* _Work order_
Could you print the stretch of lines below from the one with "AIハジメ社長 ご利用ガイド" through the one with "Кондиционер Royal Thermo", exactly as they stand and without any pictures?
+++ Dataset records +++
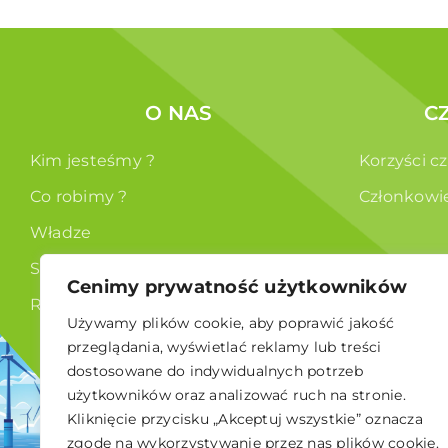
O NAS
C
Kim jesteśmy ?
Korzyści c
Co robimy ?
Członkowi
Władze
Statut
Cenimy prywatność użytkowników
RODO
Używamy plików cookie, aby poprawić jakość
przeglądania, wyświetlać reklamy lub treści
dostosowane do indywidualnych potrzeb
użytkowników oraz analizować ruch na stronie.
Kliknięcie przycisku „Akceptuj wszystkie” oznacza
© 2026 Polskie Stowarzyszenie Energetyki Wiatrowej
zgodę na wykorzystywanie przez nas plików cookie.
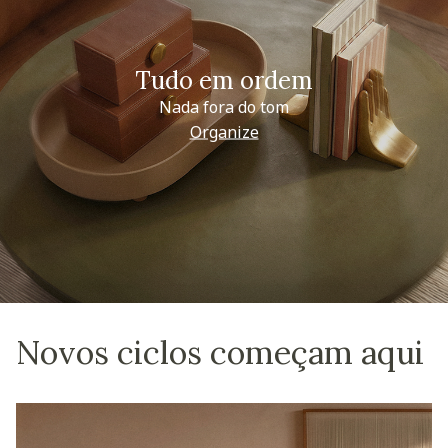
Tudo em ordem
Nada fora do tom
Organize
Novos ciclos começam aqui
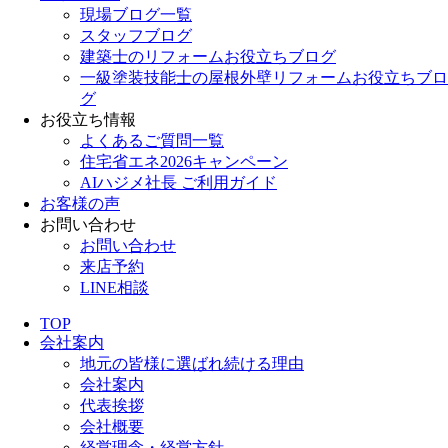
現場ブログ一覧
スタッフブログ
建築士のリフォームお役立ちブログ
一級塗装技能士の屋根外壁リフォームお役立ちブロ
グ
お役立ち情報
よくあるご質問一覧
住宅省エネ2026キャンペーン
AIハジメ社長 ご利用ガイド
お客様の声
お問い合わせ
お問い合わせ
来店予約
LINE相談
TOP
会社案内
地元の皆様に選ばれ続ける理由
会社案内
代表挨拶
会社概要
経営理念・経営方針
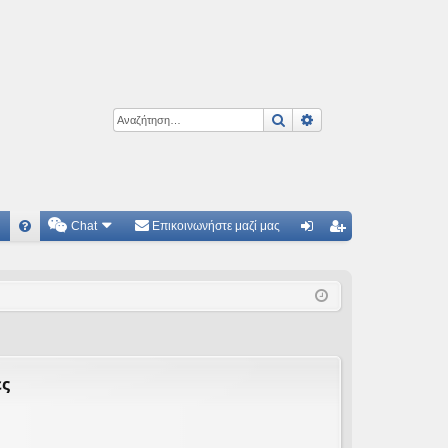
Αναζήτηση
Ειδική αναζήτηση
Chat
Επικοινωνήστε μαζί μας
Γ
Συ
ύν
γγ
χν
δε
ρα
ές
ση
φ
ερ
ή
ωτ
ες
ήσ
εις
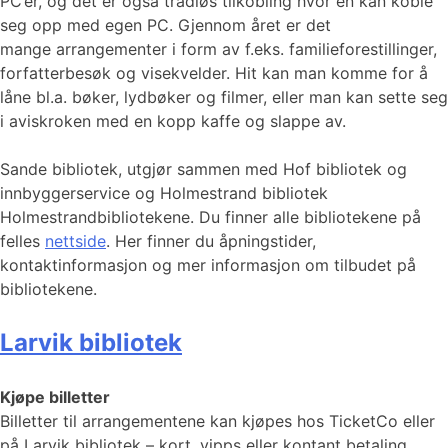
PC’er, og det er også trådløs tilkobling hvor en kan koble
seg opp med egen PC. Gjennom året er det
mange arrangementer i form av f.eks. familieforestillinger,
forfatterbesøk og visekvelder. Hit kan man komme for å
låne bl.a. bøker, lydbøker og filmer, eller man kan sette seg
i aviskroken med en kopp kaffe og slappe av.
Sande bibliotek, utgjør sammen med Hof bibliotek og
innbyggerservice og Holmestrand bibliotek
Holmestrandbibliotekene. Du finner alle bibliotekene på
felles
nettside
. Her finner du åpningstider,
kontaktinformasjon og mer informasjon om tilbudet på
bibliotekene.
Larvik bibliotek
Kjøpe billetter
Billetter til arrangementene kan kjøpes hos TicketCo eller
på Larvik bibliotek – kort, vipps eller kontant betaling.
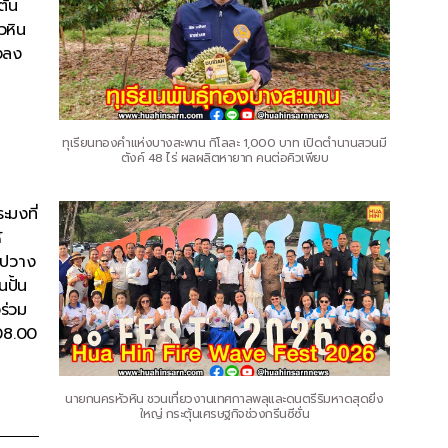
ตัน
วหิน
างลง
ทุเรียนทองคำแห่งบางสะพาน กิโลละ 1,000 บาท เปิดตำนานสวนมี
ตังค์ 48 ไร่ ผลผลิตหายาก คนต่อคิวเพียบ
ะมงที่
้
ไปวาง
นปั้น
ร่วม
 08.00
นายกนครหัวหิน ชวนเที่ยวงานเทศกาลพลุและดนตรีริมหาดสุดยิ่ง
ใหญ่ กระตุ้นเศรษฐกิจช่วงกรีนซีซั่น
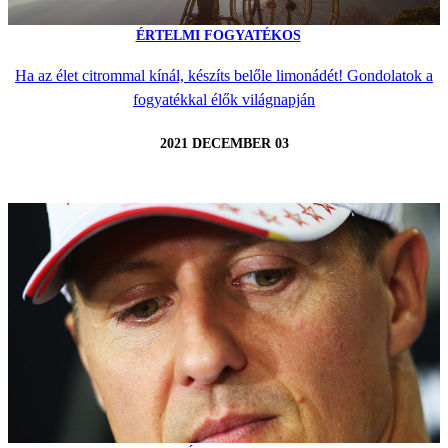
ÉRTELMI FOGYATÉKOS
Ha az élet citrommal kínál, készíts belőle limonádét! Gondolatok a
fogyatékkal élők világnapján
2021 DECEMBER 03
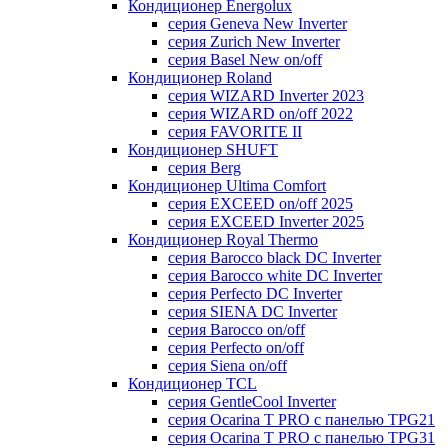
Кондиционер Energolux
серия Geneva New Inverter
серия Zurich New Inverter
серия Basel New on/off
Кондиционер Roland
серия WIZARD Inverter 2023
серия WIZARD on/off 2022
серия FAVORITE II
Кондиционер SHUFT
серия Berg
Кондиционер Ultima Comfort
серия EXCEED on/off 2025
серия EXCEED Inverter 2025
Кондиционер Royal Thermo
серия Barocco black DC Inverter
серия Barocco white DC Inverter
серия Perfecto DC Inverter
серия SIENA DC Inverter
серия Barocco on/off
серия Perfecto on/off
серия Siena on/off
Кондиционер TCL
серия GentleCool Inverter
серия Ocarina T PRO c панелью TPG21
серия Ocarina T PRO c панелью TPG31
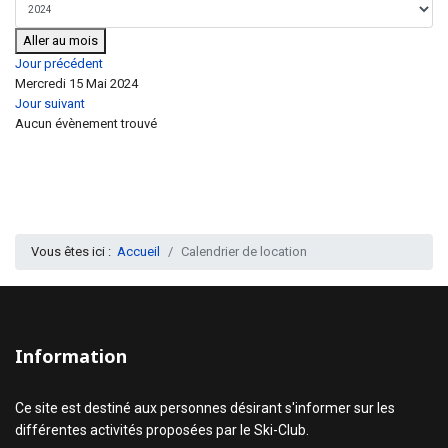
Aller au mois
Jour précédent
Mercredi 15 Mai 2024
Jour suivant
Aucun évènement trouvé
Vous êtes ici :
Accueil
Calendrier de location
Information
Ce site est destiné aux personnes désirant s'informer sur les
différentes activités proposées par le Ski-Club.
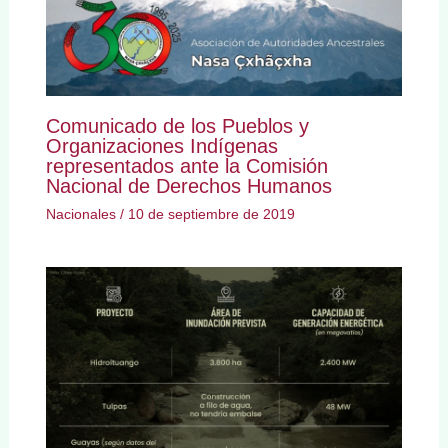
Comunicado de los Pueblos y
Organizaciones Indígenas
representados ante la Comisión
Nacional de Derechos Humanos
Nacionales
/
10 de septiembre de 2019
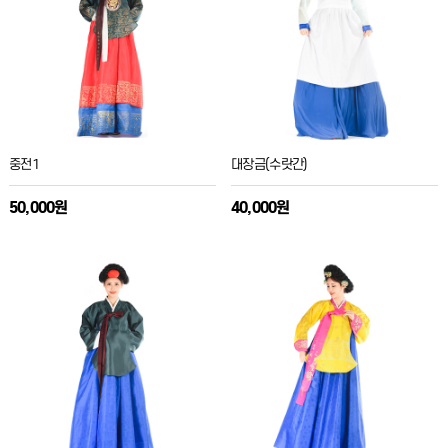
중전1
대장금(수랏간)
50,000원
40,000원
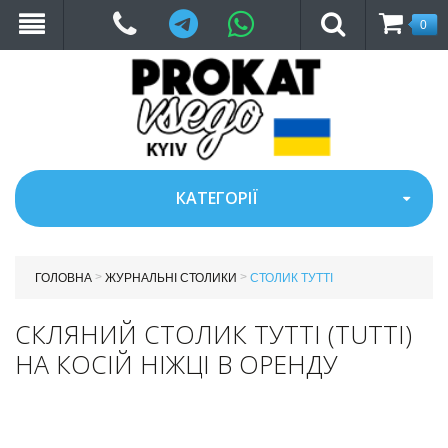
Telegram
WhatsApp
0
КАТЕГОРІЇ
>
>
ГОЛОВНА
ЖУРНАЛЬНІ СТОЛИКИ
СТОЛИК ТУТТІ
СКЛЯНИЙ СТОЛИК ТУТТІ (TUTTI)
НА КОСІЙ НІЖЦІ В ОРЕНДУ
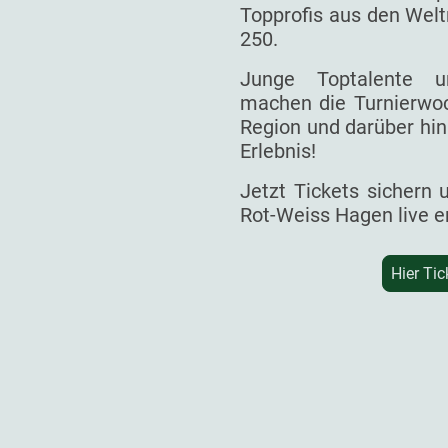
Topprofis aus den Welt
250.
Junge Toptalente un
machen die Turnierwoc
Region und darüber hin
Erlebnis!
Jetzt Tickets sichern
Rot-Weiss Hagen live e
Hier Tic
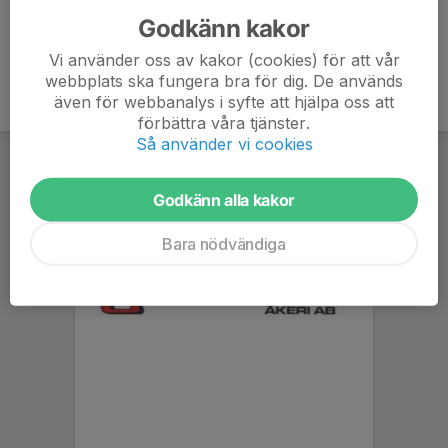
Godkänn kakor
Vi använder oss av kakor (cookies) för att vår
webbplats ska fungera bra för dig. De används
även för webbanalys i syfte att hjälpa oss att
förbättra våra tjänster.
Så använder vi cookies
Godkänn alla kakor
Bara nödvändiga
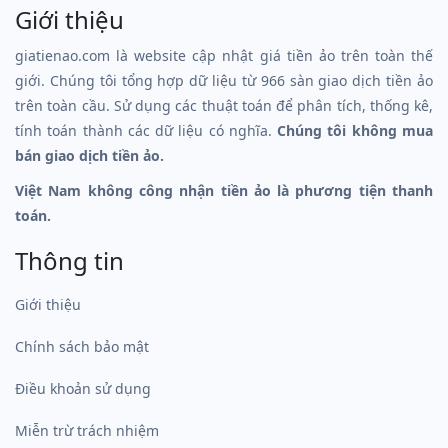
Giới thiệu
giatienao.com là website cập nhật giá tiền ảo trên toàn thế
giới. Chúng tôi tổng hợp dữ liệu từ 966 sàn giao dịch tiền ảo
trên toàn cầu. Sử dụng các thuật toán để phân tích, thống kê,
tính toán thành các dữ liệu có nghĩa.
Chúng tôi không mua
bán giao dịch tiền ảo.
Việt Nam không công nhận tiền ảo là phương tiện thanh
toán.
Thông tin
Giới thiệu
Chính sách bảo mật
Điều khoản sử dụng
Miễn trừ trách nhiệm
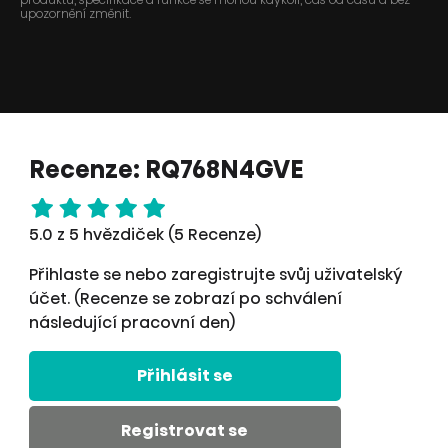
upozornění změnit.
Recenze: RQ768N4GVE
5.0 z 5 hvězdiček (5 Recenze)
Přihlaste se nebo zaregistrujte svůj uživatelský
účet. (Recenze se zobrazí po schválení
následující pracovní den)
Přihlásit se
Registrovat se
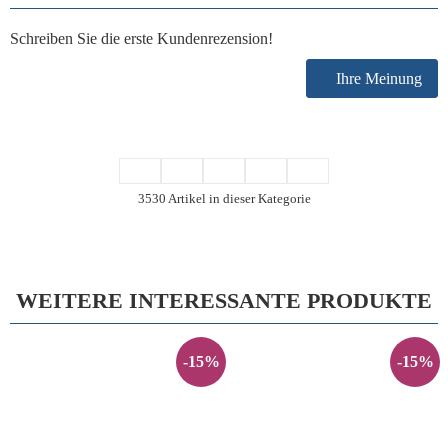
Schreiben Sie die erste Kundenrezension!
Ihre Meinung
3530 Artikel in dieser Kategorie
WEITERE INTERESSANTE PRODUKTE
-15%
-15%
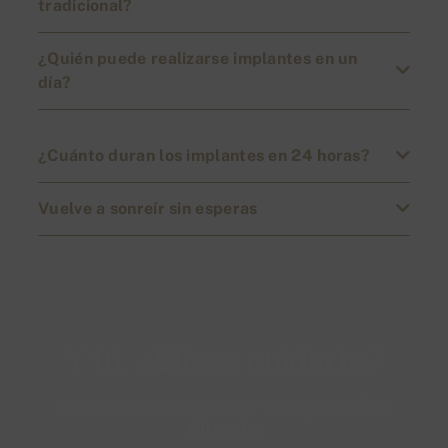
tradicional?
¿Quién puede realizarse implantes en un
día?
¿Cuánto duran los implantes en 24 horas?
Vuelve a sonreír sin esperas
Y tú, ¿Eliges cuidarte?
Nos puedes encontrar en Aguadulce,
Almería.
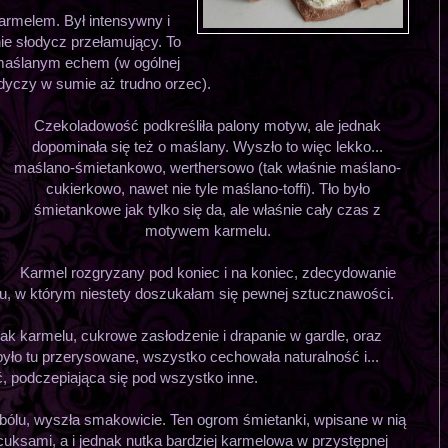
karmelem. Był intensywny i
nie słodycz przełamujący. To
maślanym echem (w ogólnej
dyczy w sumie aż trudno orzec).
Czekoladowość podkreśliła palony motyw, ale jednak
dopominała się też o maślany. Wyszło to więc lekko...
maślano-śmietankowo, werthersowo (tak właśnie maślano-
cukierkowo, nawet nie tyle maślano-toffi). Tło było
śmietankowe jak tylko się da, ale właśnie cały czas z
motywem karmelu.
Karmel rozgryzany pod koniec i na koniec, zdecydowanie
u, w którym niestety doszukałam się pewnej sztucznawości.
k karmelu, cukrowe zasłodzenie i drapanie w gardle, oraz
yło tu przerysowane, wszystko cechowała naturalność i...
, podczepiająca się pod wszystko inne.
ólu, wyszła smakowicie. Ten ogrom śmietanki, wpisane w nią
 cuksami, a i jednak nutka bardziej karmelowa w przystępnej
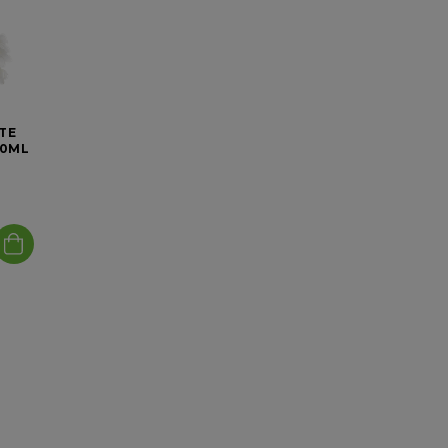
TE
00ML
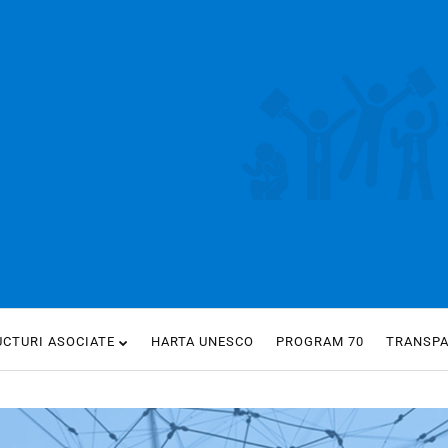
UCTURI ASOCIATE
HARTA UNESCO
PROGRAM 70
TRANSP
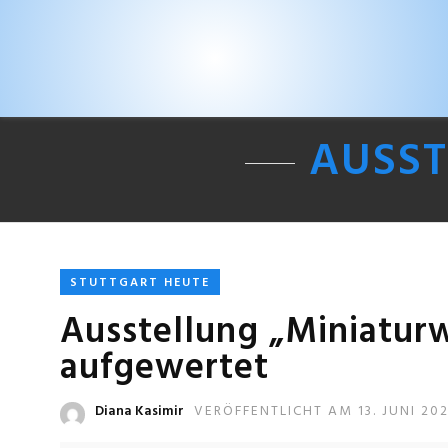
AUSS
STUTTGART HEUTE
Ausstellung „Miniaturw
aufgewertet
Diana Kasimir
VERÖFFENTLICHT AM 13. JUNI 20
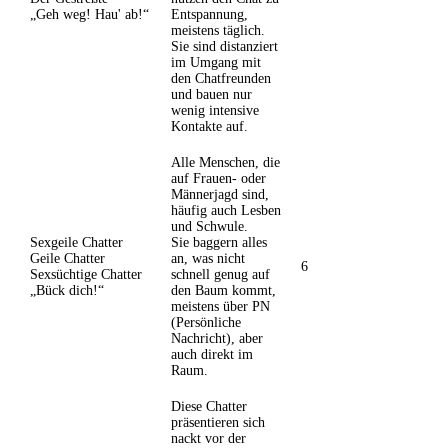
„Geh weg! Hau' ab!“
Entspannung,
meistens täglich.
Sie sind distanziert
im Umgang mit
den Chatfreunden
und bauen nur
wenig intensive
Kontakte auf.
Alle Menschen, die
auf Frauen- oder
Männerjagd sind,
häufig auch Lesben
und Schwule.
Sexgeile Chatter
Sie baggern alles
Geile Chatter
an, was nicht
6
Sexsüchtige Chatter
schnell genug auf
„Bück dich!“
den Baum kommt,
meistens über PN
(Persönliche
Nachricht), aber
auch direkt im
Raum.
Diese Chatter
präsentieren sich
nackt vor der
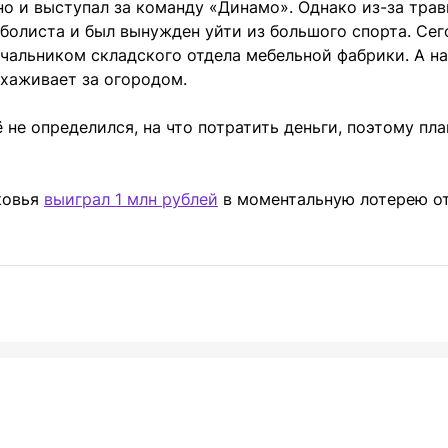
но и выступал за команду «Динамо». Однако из-за тра
болиста и был вынужден уйти из большого спорта. Сег
чальником складского отдела мебельной фабрики. А на
ухаживает за огородом.
е определился, на что потратить деньги, поэтому пл
ковья
выиграл 1 млн рублей
в моментальную лотерею о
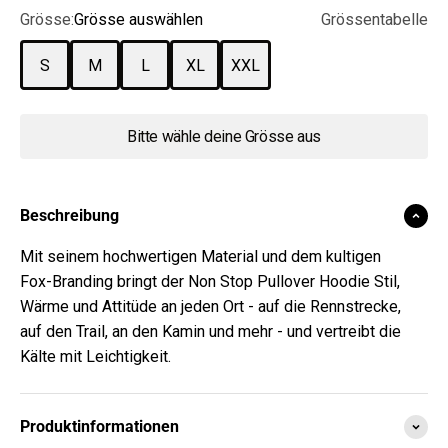
Grösse:
Grösse auswählen
Grössentabelle
S
M
L
XL
XXL
Bitte wähle deine Grösse aus
Beschreibung
Mit seinem hochwertigen Material und dem kultigen
Fox-Branding bringt der Non Stop Pullover Hoodie Stil,
Wärme und Attitüde an jeden Ort - auf die Rennstrecke,
auf den Trail, an den Kamin und mehr - und vertreibt die
Kälte mit Leichtigkeit.
Produktinformationen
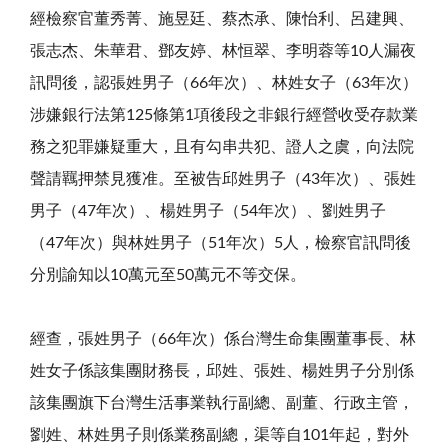
經檢察官董秀菁、施昱廷、蔡杰承、陳怡利、呂建興、
張志杰、朱華君、鄧友婷、林恒翠、李明蓉等10人漏夜
訊問後，認張姓男子（66年次）、林姓女子（63年次）
涉嫌銀行法第125條第1項後段之非銀行經營收受存款業
務之犯罪嫌疑重大，且有勾串共犯、證人之虞，向法院
聲請羈押禁見獲准。至被告邱姓男子（43年次）、張姓
男子（47年次）、楊姓男子（54年次）、劉姓男子
（47年次）與林姓男子（51年次）5人，檢察官訊問後
分別諭知以10萬元至50萬元不等交保。
經查，張姓男子（66年次）係台灣生命集團董事長、林
姓女子係該集團財務長，邱姓、張姓、楊姓男子分別係
該集團旗下台灣生活事業執行副總、副董、行政主管，
劉姓、林姓男子則係業務副總，渠等自101年起，對外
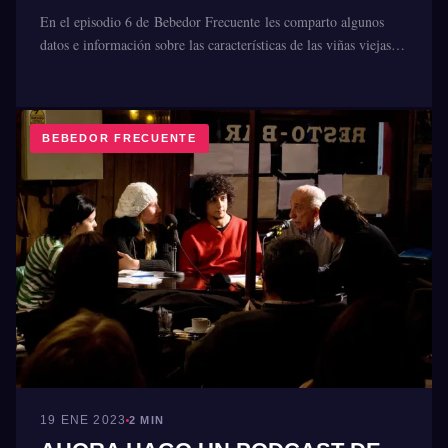
En el episodio 6 de Bebedor Frecuente les comparto algunos
datos e información sobre las características de las viñas viejas…
BEBEDOR FRECUENTE
19 ENE 2023
2 MIN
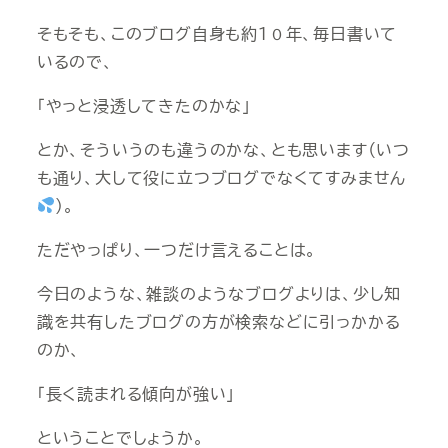
そもそも、このブログ自身も約１０年、毎日書いて
いるので、
「やっと浸透してきたのかな」
とか、そういうのも違うのかな、とも思います（いつ
も通り、大して役に立つブログでなくてすみません
）。
ただやっぱり、一つだけ言えることは。
今日のような、雑談のようなブログよりは、少し知
識を共有したブログの方が検索などに引っかかる
のか、
「長く読まれる傾向が強い」
ということでしょうか。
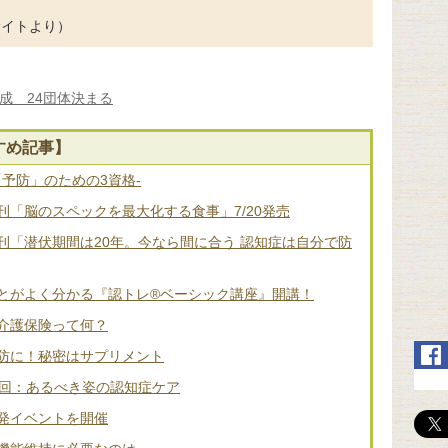
サイトより）
成 24団体決まる
すめ記事】
「予防」のための3資格-
「脳のスペックを最大化する食事」7/20発売
刊「潜伏期間は20年。今なら間に合う 認知症は自分で防
とがよく分かる『認トレ®️ベーシック講座』開講！
介護保険って何？
防に！秘密はサプリメント
2回：あるべき姿の認知症ケア
発イベントを開催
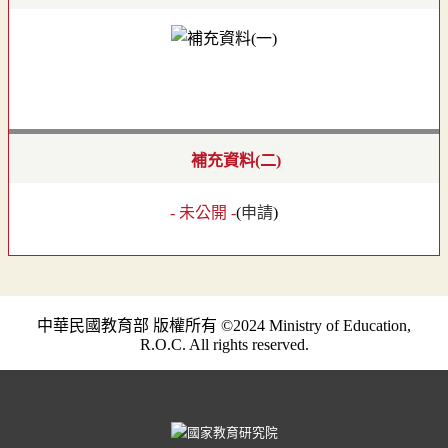
補充資料(二)
- 未公開 -
(
申請
)
中華民國教育部 版權所有 ©2024 Ministry of Education,
R.O.C. All rights reserved.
+++
* _Your solution_
AIハジメ社長 ご利用ガイド
お客様の声
お問い合わせ
お問い合わせ
来店予約
LINE相談
TOP
会社案内
地元の皆様に選ばれ続ける理由
会社案内
代表挨拶
会社概要
経営理念・経営方針
Αναζήτηση
Ειδική αναζήτηση
Chat
Επικοινωνήστε μαζί μας
Γ
Συ
ύν
γγ
χν
δε
ρα
ές
ση
φ
ερ
ή
ωτ
ες
ήσ
εις
PC’er, og det er også trådløs tilkobling hvor en kan koble
seg opp med egen PC. Gjennom året er det
mange arrangementer i form av f.eks. familieforestillinger,
forfatterbesøk og visekvelder. Hit kan man komme for å
låne bl.a. bøker, lydbøker og filmer, eller man kan sette seg
i aviskroken med en kopp kaffe og slappe av.
Sande bibliotek, utgjør sammen med Hof bibliotek og
innbyggerservice og Holmestrand bibliotek
Holmestrandbibliotekene. Du finner alle bibliotekene på
felles
nettside
. Her finner du åpningstider,
kontaktinformasjon og mer informasjon om tilbudet på
bibliotekene.
Larvik bibliotek
Kjøpe billetter
Billetter til arrangementene kan kjøpes hos TicketCo eller
på Larvik bibliotek – kort, vipps eller kontant betaling.
ตัน
วหิน
างลง
ทุเรียนทองคำแห่งบางสะพาน กิโลละ 1,000 บาท เปิดตำนานสวนมี
ตังค์ 48 ไร่ ผลผลิตหายาก คนต่อคิวเพียบ
ะมงที่
้
ไปวาง
นปั้น
ร่วม
 08.00
นายกนครหัวหิน ชวนเที่ยวงานเทศกาลพลุและดนตรีริมหาดสุดยิ่ง
ใหญ่ กระตุ้นเศรษฐกิจช่วงกรีนซีซั่น
ÉRTELMI FOGYATÉKOS
Ha az élet citrommal kínál, készíts belőle limonádét! Gondolatok a
fogyatékkal élők világnapján
2021 DECEMBER 03
Кондиционер Energolux
серия Geneva New Inverter
серия Zurich New Inverter
серия Basel New on/off
Кондиционер Roland
серия WIZARD Inverter 2023
серия WIZARD on/off 2022
серия FAVORITE II
Кондиционер SHUFT
серия Berg
Кондиционер Ultima Comfort
серия EXCEED on/off 2025
серия EXCEED Inverter 2025
Кондиционер Royal Thermo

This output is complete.